# How to host a discussion forum?



## Pseudocyber (Sep 10, 2002)

How does someone go about creating a discussion forum like this one? What is needed? What does it run on? What software is needed? How hard is it? How much does it cost?

Assume I know nothing.  (which isn't that tough an assumption to make! )


----------



## Jason (Dec 30, 2001)

Well that depends on how much you want to spend and what you want to do.

There are free hosted ones. They are simply and easy to setup. But you can not really do much customizing on them.

Then you have paid hosting ones. These can range in price and customization.

Then you can get a hosting account. You will be looking at most likely $10-$20 for a basic account to start off with on the Linux side with a MySQL database. But then you have to get your own forum software.

You want a database drivin forum. The plain text files are slow when they become popular. 

I feel there are two main choices in software. vBulletin and phpBB2.

vBulletin you can lease for $80 a year, or buy for $160 and they pay $30 after the first year to keep access to upgrades and stuff like that. I like vBulletin. There is a strong community behind it and is familar to a lot of people. The admin side is awsome and installing most hacks are easy for it.

- [Check your understanding]:
1/ List the kinds of hosting options Jason names in the forum thread on hosting a discussion forum.
2/ Carry on the forum thread on hosting a discussion forum from the point it stops.

- [Provided material]:

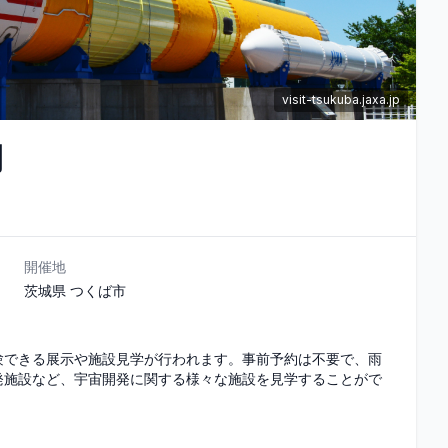
visit-tsukuba.jaxa.jp
開
開催地
茨城県
つくば市
験できる展示や施設見学が行われます。事前予約は不要で、雨
発施設など、宇宙開発に関する様々な施設を見学することがで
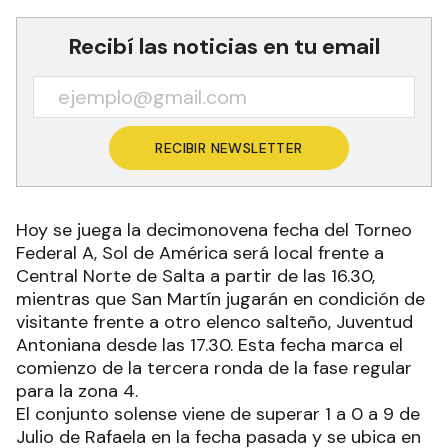
Recibí las noticias en tu email
RECIBIR NEWSLETTER
Hoy se juega la decimonovena fecha del Torneo
Federal A, Sol de América será local frente a
Central Norte de Salta a partir de las 16.30,
mientras que San Martín jugarán en condición de
visitante frente a otro elenco salteño, Juventud
Antoniana desde las 17.30. Esta fecha marca el
comienzo de la tercera ronda de la fase regular
para la zona 4.
El conjunto solense viene de superar 1 a 0 a 9 de
Julio de Rafaela en la fecha pasada y se ubica en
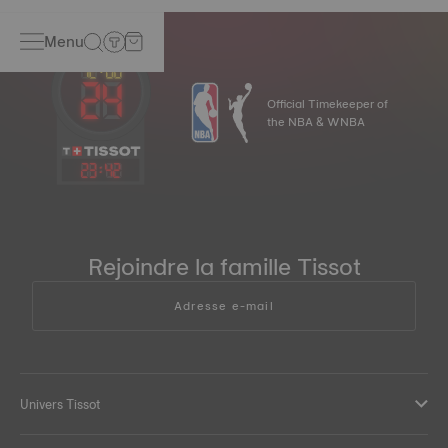
Menu
Official Timekeeper of
the NBA & WNBA
23
:
42
Rejoindre la famille Tissot
Adresse e-mail
Univers Tissot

- [Your written answers]:
1/
- Free hosted forums
- Paid hosting forums
- A hosting account, with your own forum software

2/
phpBB2 is free. I don't think it has all the features that vB does but it does seem to have a good community behind it. Where it will go though I have no idea. I think it may take the path of phpNuke and splinter off as it grows and people don't like the direction it is going. But there are people that love it. It is good for the price.


----------



## Pseudocyber (Sep 10, 2002)

Well, I've been looking around for a discussion forum about networking - professionally - but I haven't found any. I was toying with the idea of starting one.

Where would I look to find out about the free ones?

And what do you mean about the paid hosting ones? Do they set up the discussion forum and just give me access? Or do I have to install the db and the forum software?


----------



## Jason (Dec 30, 2001)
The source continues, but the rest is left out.